'Twerking' in Oxford Dictionary Today; 'Selfie' and 'Srsly' Also Added

In an expedited effort to keep "buzzworthy" words up-to-date in their online dictionary, Oxford has introduced that addition of new words, which include "twerking" and "selfie."

While Miley Cyrus may have given the whole world a visual demonstration of what it means to "twerk" during MTV's 2013 Video Music Awards, the Oxford dictionary still believes it fit to include a wordier definition of the dance move in its online dictionary. Somewhere between the words "tweed" and "twerp," "twerk" has rushed its way into the online reference, an Oxford blog announced Wednesday, along with other popular Internet phrases.

Those who are not up-to-date on the Internet's current trends can rest at ease because Oxford, despite its image, is in the loop. If a person, for instance, was browsing around the Internet on their "phablet" and came across a "selfie" of Miley Cyrus practicing her "twerking" and was mortified enough to feel they needed a "digital detox," they could look up what all of those words mean through Oxford's online dictionary.

There they will discover not only the definition to those words listed above, but to other useful words as well such as "srsly" and "emoji."

While the new additions may seem like a lot, online users should be too surprised. According to Angus Stevenson of Oxford Dictionaries Online, an estimated 150 million words are added to the Oxford database each month.

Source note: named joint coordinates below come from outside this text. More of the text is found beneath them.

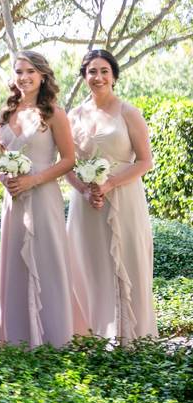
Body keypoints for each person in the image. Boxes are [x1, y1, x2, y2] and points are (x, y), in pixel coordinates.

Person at [66, 49, 157, 343]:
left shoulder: (128, 112)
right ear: (84, 77)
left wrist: (109, 184)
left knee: (127, 261)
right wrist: (84, 190)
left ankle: (132, 336)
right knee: (89, 264)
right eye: (92, 71)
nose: (98, 77)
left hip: (124, 199)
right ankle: (93, 333)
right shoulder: (74, 116)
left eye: (104, 71)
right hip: (86, 204)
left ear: (114, 76)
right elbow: (67, 163)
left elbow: (145, 161)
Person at [0, 50, 81, 347]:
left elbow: (69, 159)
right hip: (14, 200)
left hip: (44, 197)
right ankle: (18, 335)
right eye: (19, 72)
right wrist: (4, 178)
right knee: (15, 261)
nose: (24, 77)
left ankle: (54, 336)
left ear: (43, 75)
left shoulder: (54, 113)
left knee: (48, 260)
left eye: (30, 71)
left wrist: (33, 179)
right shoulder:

"New words, senses, and phrases are added to Oxford Dictionaries Online when we have gathered enough independent evidence from a range of sources to be confident that they have widespread currency in English," Stevenson explained in the Oxford blog. "Publishing online allows us to make the results of our research available more quickly than ever before."

From those millions of words in the database however, only a select few are actually added to the online dictionary, the term "twerking" being one of them this month. This power to monitor the ever changing English language is fascinating, to say the least.

"We use this database to track and verify new and emerging words and senses on a daily basis," Stevenson noted. "On average, we add approximately 1,000 new entries to Oxford Dictionaries Online every year, and this quarter's update highlights some fascinating developments in the English language."